Nah, berdasarkan kondisi tersebutlah, MUI Kota Tegal akhirnya mengeluarkan fatwa yang melarang anak-anak dari keluarga muslim untuk menyekolahkan anaknya di sekolah-sekolah milik yayasan non-muslim. “Dengan demikian, keluarnya fatwa MUI bukan karena kita tidak bisa bersikap toleran. Tapi memang ada latar belakangnya,” kata Harun menjelaskan.

Introspeksi
Dalam perspektif toleransi, Ketua Umum MPK Ir. David J. Tjandra, M.A menegaskan bahwa MPK menghargai hak mereka untuk melarang anak-anaknya untuk bersekolah di sekolah non muslim termasuk sekolah kristen. Namun di sisi lain, kita juga melihat masih adanya kecurigaan dan kekuatiran terhadap sekolah-sekolah non muslim sehingga pada dasarnya kehidupan kita ber-Pancasila masih sangat rentan.
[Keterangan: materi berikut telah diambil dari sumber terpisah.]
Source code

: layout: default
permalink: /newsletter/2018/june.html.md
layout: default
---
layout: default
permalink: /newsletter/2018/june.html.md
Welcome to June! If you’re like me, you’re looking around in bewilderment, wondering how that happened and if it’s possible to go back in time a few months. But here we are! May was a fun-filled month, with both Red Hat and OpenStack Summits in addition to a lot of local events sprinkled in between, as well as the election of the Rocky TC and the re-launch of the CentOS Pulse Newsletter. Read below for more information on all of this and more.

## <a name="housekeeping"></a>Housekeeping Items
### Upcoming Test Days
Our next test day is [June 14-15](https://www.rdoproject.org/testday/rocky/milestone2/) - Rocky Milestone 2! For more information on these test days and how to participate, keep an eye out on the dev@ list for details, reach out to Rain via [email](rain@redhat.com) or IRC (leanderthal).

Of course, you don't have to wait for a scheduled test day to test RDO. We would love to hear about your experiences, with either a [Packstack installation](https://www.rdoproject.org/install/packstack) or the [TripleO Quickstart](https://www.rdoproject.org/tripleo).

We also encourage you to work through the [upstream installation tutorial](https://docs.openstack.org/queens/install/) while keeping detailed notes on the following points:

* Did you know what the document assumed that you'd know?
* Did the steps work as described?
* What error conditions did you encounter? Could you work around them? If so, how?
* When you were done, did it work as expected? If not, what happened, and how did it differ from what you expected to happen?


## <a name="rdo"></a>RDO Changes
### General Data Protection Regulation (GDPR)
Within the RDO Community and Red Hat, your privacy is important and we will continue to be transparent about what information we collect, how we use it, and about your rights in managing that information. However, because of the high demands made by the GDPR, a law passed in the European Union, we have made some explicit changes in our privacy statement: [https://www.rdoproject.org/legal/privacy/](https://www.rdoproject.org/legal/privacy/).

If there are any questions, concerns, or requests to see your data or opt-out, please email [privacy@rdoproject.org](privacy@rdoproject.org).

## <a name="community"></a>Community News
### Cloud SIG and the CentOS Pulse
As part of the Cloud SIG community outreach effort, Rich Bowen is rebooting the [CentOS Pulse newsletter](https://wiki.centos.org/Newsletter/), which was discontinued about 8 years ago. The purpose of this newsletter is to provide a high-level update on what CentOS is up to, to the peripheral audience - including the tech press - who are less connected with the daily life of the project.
“Padahal misi sekolah kristen tidak untuk menjadikan anak didiknya beragama kristen karena bukan agama yang menolong bangsa ini termasuk agama kristen,” katanya. Ia menambahkan bahwa misi sekolah kristen ikut mencerdaskan bangsa ini
dengan kekhasannya sebagai pendidikan kristen yang berdasarkan nilai-nilai kristiani. “Diharapkan, alumni sekolah-sekolah kristen apapun agamanya, hidupnya dipengaruhi nilai-nilai kristiani dan inilah yang diharapkan mampu menolong bangsa ini dengan menghadirkan shalom Allah melalui kehadiran setiap alumni sekolah-sekolah kristen,” tambahnya.
Ada atau tidak adanya fatwa ini, demikian David, sekolah-sekolah kristen tetap harus introspeksi terhadap dirinya sendiri apakah
mereka masih mempunyai keunikan pendidikan kristen yang membuatnya berbeda dari pendidikan lainnya? “Kalau kita masih punya daya tarik
serta keunikan dibanding pendidikan lainnya, maka orang tua akan melihat sendiri kemana mereka akan menyekolahkan anaknya, dimana mereka dapat mempercayakan anaknya untuk dididik,” tegasnya.
Kehadiran fatwa itu, menurut David, harus menjadi semacam “wake up call” bagi pendidikan kristen di Indonesia khususnya di Tegal: Masihkah pendidikan kristen menjadi prioritas bagi orang tua untuk menyekolahkan anak-anaknya?
Masihkah ada kelebihan dan keunikan pendidikan kristen dibanding pendidikan lainnya?”